Page excerpt section start

Question

When a dielectric slab of thickness 6cm is introduced between the plates of parallel plate condenser,it is found that the distance between the plates has to be increased by 4cm to restore the capacity to original value. The dielectric constant of the slab is ?

Answer 1

     for a parallel plate capacitor
             C = ε K   A / d
It is possible that we have air/vacuum and then a medium in between the parallel plates.  Initially there is a medium of dielectric constant K and of thickness d.

    Let  K1 be the dielectric constant of the slab. 
     let d1 be the thickness of slab = 6cm.

Page excerpt section end
Record set section start

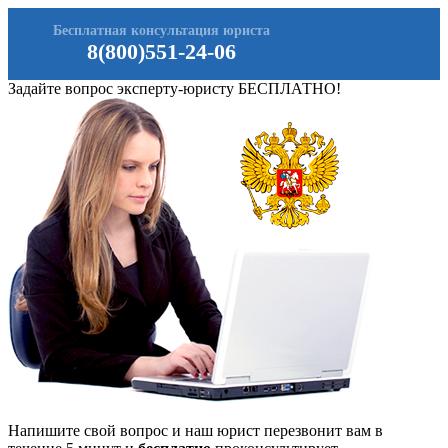
Бесплатная консультация юриста
8(800)551-24-06
Задайте вопрос эксперту-юристу БЕСПЛАТНО!
Напишите свой вопрос и наш юрист перезвонит вам в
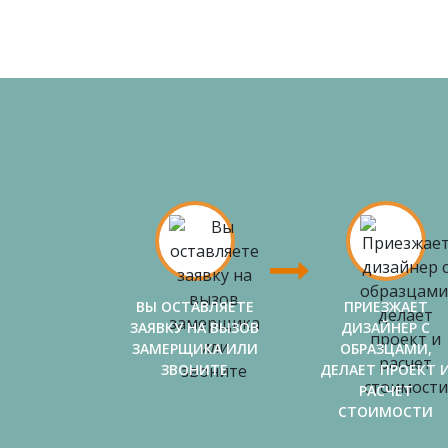
ВЫ ОСТАВЛЯЕТЕ
ПРИЕЗЖАЕТ
ЗАЯВКУ НА ВЫЗОВ
ДИЗАЙНЕР С
ЗАМЕРЩИКА ИЛИ
ОБРАЗЦАМИ,
ЗВОНИТЕ
ДЕЛАЕТ ПРОЕКТ 
РАСЧЕТ
СТОИМОСТИ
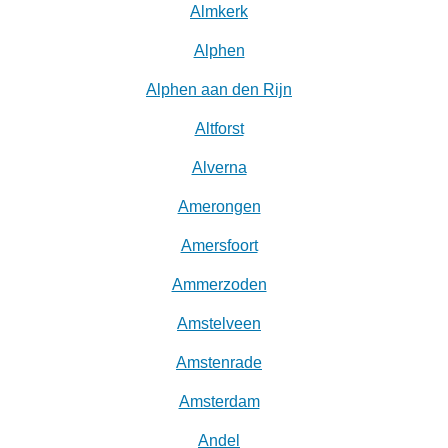
Almkerk
Alphen
Alphen aan den Rijn
Altforst
Alverna
Amerongen
Amersfoort
Ammerzoden
Amstelveen
Amstenrade
Amsterdam
Andel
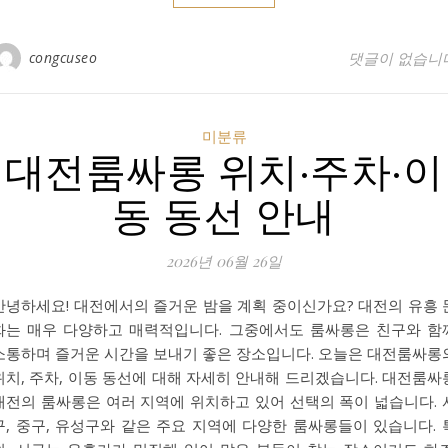
congcuseo
댓글이 없습니
미분류
대전룸싸롱 위치·주차·이
동 동선 안내
2026년 06월 26일
안녕하세요! 대전에서의 즐거운 밤을 계획 중이신가요? 대전의 유흥 
화는 매우 다양하고 매력적입니다. 그중에서도 룸싸롱은 친구와 함
소통하며 즐거운 시간을 보내기 좋은 장소입니다. 오늘은 대전룸싸롱
위치, 주차, 이동 동선에 대해 자세히 안내해 드리겠습니다. 대전룸싸
대전의 룸싸롱은 여러 지역에 위치하고 있어 선택의 폭이 넓습니다. 
구, 중구, 유성구와 같은 주요 지역에 다양한 룸싸롱들이 있습니다. 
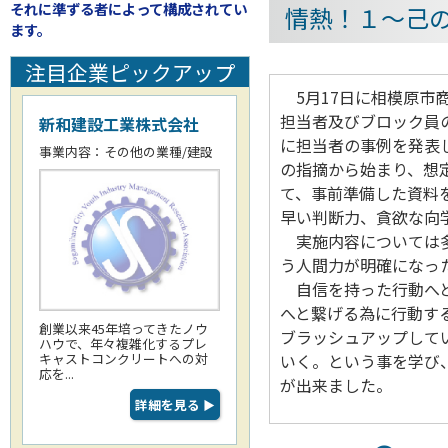
それに準ずる者によって構成されてい
情熱！１～己
ます。
注目企業ピックアップ
5月17日に相模原市
担当者及びブロック員
新和建設工業株式会社
に担当者の事例を発表
事業内容：その他の業種/建設
の指摘から始まり、想
て、事前準備した資料
早い判断力、貪欲な向
実施内容については多
う人間力が明確になっ
自信を持った行動へと
へと繋げる為に行動す
創業以来45年培ってきたノウ
ブラッシュアップして
ハウで、年々複雑化するプレ
キャストコンクリートへの対
いく。という事を学び
応を...
が出来ました。
詳細を見る
▶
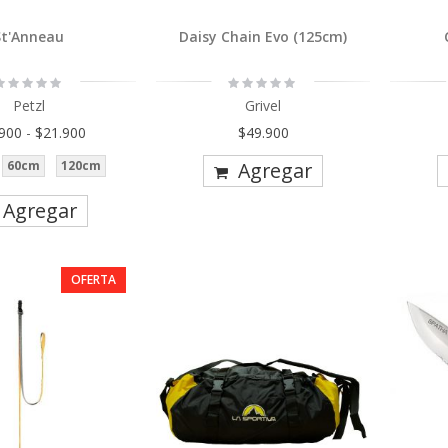
St'Anneau
Daisy Chain Evo (125cm)
ating:
Rating:
0%
0%
Petzl
Grivel
.900
-
$21.900
$49.900
60cm
120cm
Agregar
Agregar
OFERTA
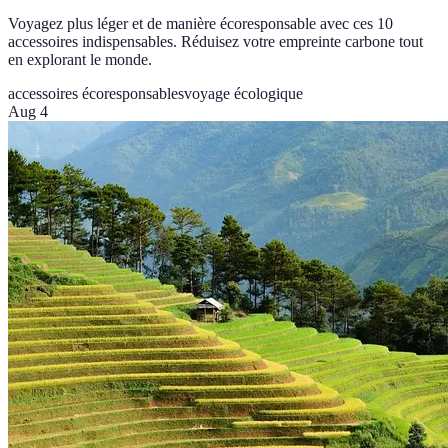
Voyagez plus léger et de manière écoresponsable avec ces 10
accessoires indispensables. Réduisez votre empreinte carbone tout
en explorant le monde.
accessoires écoresponsables
voyage écologique
Aug 4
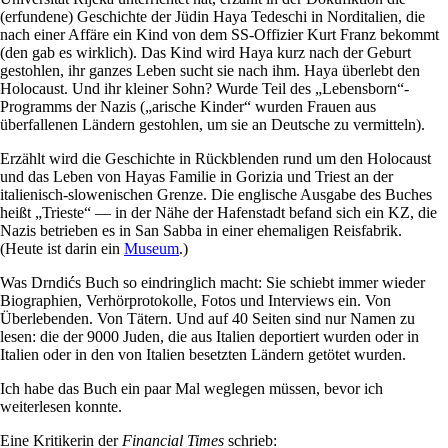
(erfundene) Geschichte der Jüdin Haya Tedeschi in Norditalien, die
nach einer Affäre ein Kind von dem SS-Offizier Kurt Franz bekommt
(den gab es wirklich). Das Kind wird Haya kurz nach der Geburt
gestohlen, ihr ganzes Leben sucht sie nach ihm. Haya überlebt den
Holocaust. Und ihr kleiner Sohn? Wurde Teil des „Lebensborn“-
Programms der Nazis („arische Kinder“ wurden Frauen aus
überfallenen Ländern gestohlen, um sie an Deutsche zu vermitteln).
Erzählt wird die Geschichte in Rückblenden rund um den Holocaust
und das Leben von Hayas Familie in Gorizia und Triest an der
italienisch-slowenischen Grenze. Die englische Ausgabe des Buches
heißt „Trieste“ — in der Nähe der Hafenstadt befand sich ein KZ, die
Nazis betrieben es in San Sabba in einer ehemaligen Reisfabrik.
(Heute ist darin ein
Museum
.)
Was Drndićs Buch so eindringlich macht: Sie schiebt immer wieder
Biographien, Verhörprotokolle, Fotos und Interviews ein. Von
Überlebenden. Von Tätern. Und auf 40 Seiten sind nur Namen zu
lesen: die der 9000 Juden, die aus Italien deportiert wurden oder in
Italien oder in den von Italien besetzten Ländern getötet wurden.
Ich habe das Buch ein paar Mal weglegen müssen, bevor ich
weiterlesen konnte.
Eine Kritikerin der
Financial Times
schrieb:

Record set section end

Task requirements.
- A) Report how many lines of the records contain the string "Geschichte", counting only matches with the same case. Give only the number.
- B) Extend the dielectric slab discussion from the point where it stops.

Written responses.
- A) 2

- B)
Formula for capacity with multiple media in between the plates is
             C =  ε A / [ d1/K1 + d2 / K ]
          total gap =  d1 + d2 = d + 4 cm          =>  d2 = d + 4 cm - 6 cm = d - 2
 
         d / K =  d1/ K1 + d2 / K
         d/ K = 6 / K1  + (d-2)/K

          d - (d-2)  = 6 K / K1
                K1 = 3 K
  If there was air originally in between the plates,  K = 1,  then answer is 3.

Answer 2

Answer:

Let initial capacitance be C

C= εo A/d

A and d are in cm

Final capacitance is same as initial capacitance.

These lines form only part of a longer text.